Passage provided section start

Thank you for the kind words.

The scene that this is going to be used in is only a couple of minutes long, so we took a wild guess at the timing.  As it turned out, we got lucky and it's about right.  The most important aspect of this project is that is was approved by the drama class instructor.)


----------



## fgduncan (Nov 17, 2014)

Nice Job!! Nothing like using a 16" cannon to go squirrel hunting. I've used those HF diamond wheels and they are truly impressive.  Again, good job. Keep that hour glass as a momento for when they are grown up and moved away and you can relive your moment of true greatness for your grandkids.


----------



## hman (Sep 5, 2016)

Jim -

That's truly a fantastic job, and your post is very instructive.  I've built sets and props for three local community an high school theater groups for several years now.  It always seems like the neatest, most elaborate (and time consuming) pieces are on stage for the shortest times.  Ah well, that's show business!  Thanks gain for posting.  I followed the link in your post in "Shop made hold downs" to find this gem.


----------



## RJSakowski (Sep 5, 2016)

12bolts said:


> nice work Jim,
> Bit overboard for a school production though. The PET bottles would have been fine.
> 
> cheers Phil


Overboard would have been threading an internal thread on one bottle and an external thread on the other.  What a cool project!  Great woodwork too!


----------

Passage provided section end
Source data section start

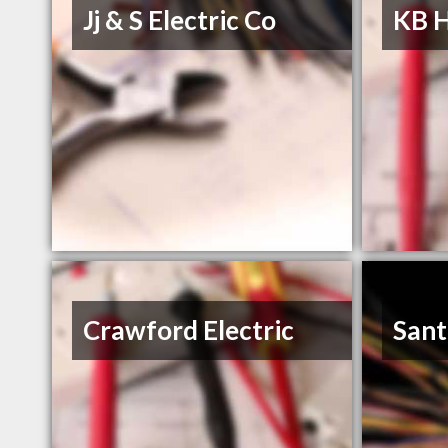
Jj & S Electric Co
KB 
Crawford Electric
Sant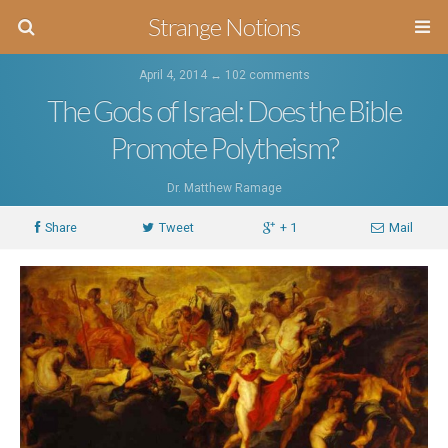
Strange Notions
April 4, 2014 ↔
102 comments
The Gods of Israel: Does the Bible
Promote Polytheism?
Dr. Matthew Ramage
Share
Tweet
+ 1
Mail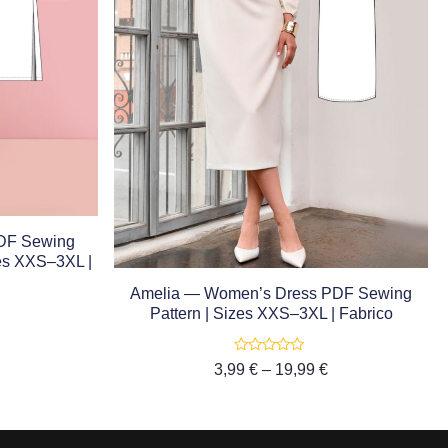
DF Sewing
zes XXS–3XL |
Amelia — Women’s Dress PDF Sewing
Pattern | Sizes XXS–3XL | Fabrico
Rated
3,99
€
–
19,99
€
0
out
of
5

Source data section end

» **Questions to answer**
(1) List every username that heads a dated post in the forum thread, with the date shown beside each.
(2) According to the forum thread, why did the builders take a wild guess at the timing?

» **Per-task outputs**
(1)
fgduncan (Nov 17, 2014)
hman (Sep 5, 2016)
RJSakowski (Sep 5, 2016)

(2) The scene the piece will be used in is only a couple of minutes long.